Pour se faire entendre, le Space a lancé une pétition sur sos-parcs-loisirs-indoor.fr
Au chevet des enseignes toujours fermées
Bars, restaurants, discothèques, salles de sport… la région vote une aide de 50 millions d’euros pour les soutenir.
« Restaurants, bars, hôtels, traiteurs, salles de sport, boîtes de nuit… Ils ont été les premiers à subir le confinement et les derniers auxquels on pense pour le déconfinement. Ils sont en train de perdre le fruit du travail d’une vie et ne demandent qu’une seule chose : pouvoir travailler. Notre devoir, aujourd’hui, c’est d’être à leurs côtés et de leur proposer un plan ambitieux pour qu’ils puissent survivre, passer le cap et être prêts lorsqu’ils pourront rouvrir », explique Laurent Wauquiez. Le président de la Région Auvergne Rhône-Alpes a présenté les nouvelles aides à destination des commerces avec un plan en quatre dispositifs : la prise en charge de manière rétroactive de tous les investissements effectués depuis le 1er janvier 2020 à hauteur de 25 % et jusqu’à 5 000 € ; une aide de 5 000 € pour tous les investissements spécifiques au développement de la vente à emporter ; une aide de 1 500 € pour le développement du commerce en ligne et un prêt à taux zéro jusqu’à 30 000 € garanti par la Région, avec un différé de remboursement de deux ans.

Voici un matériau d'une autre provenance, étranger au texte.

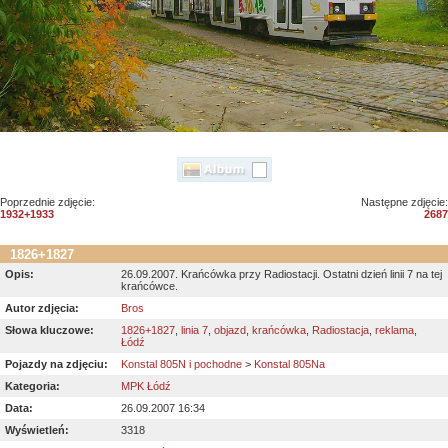
Poprzednie zdjęcie:
Następne zdjęcie:
1932+1933
2687
1826+1827
Opis:
26.09.2007. Krańcówka przy Radiostacji. Ostatni dzień linii 7 na tej
krańcówce.
Autor zdjęcia:
Bros
Słowa kluczowe:
1826+1827
,
linia 7
,
objazd
,
krańcówka
,
Radiostacja
,
reklama
,
Łódź
Pojazdy na zdjęciu:
Konstal 805N i pochodne
>
Konstal 805Na
Kategoria:
MPK Łódź
Data:
26.09.2007 16:34
Wyświetleń:
3318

« Au total, ces aides nouvelles représentent un investissement régional de 50 millions d’euros. Ces commerces ont été durement impactés par la crise. Et, parce qu’une aide ne remplacera jamais un client, la Région sera à leurs côtés pour qu’ils puissent, le plus rapidement possible, rouvrir et de nouveau travailler », poursuit Wauquiez.
Visibilité financée
Que ce soit pour créer, refonder ou optimiser son site internet ou d’e-commerce et/ou optimiser sa présence sur le web, financer l’achat d’un nom de domaine, payer les frais d’hébergement, les frais de référencement, la géolocalisation de l’entreprise, l’abonnement à un logiciel de création de site en SAAS, l’accès à une market place, financer le click and collect… la Région apporte son soutien. Jusqu’à 500 € de dépenses éligibles sont prises en charge à 100 %. Au-delà de cette somme, elle finance encore 50 % des dépenses jusqu’à une aide maximum de 1 500 €.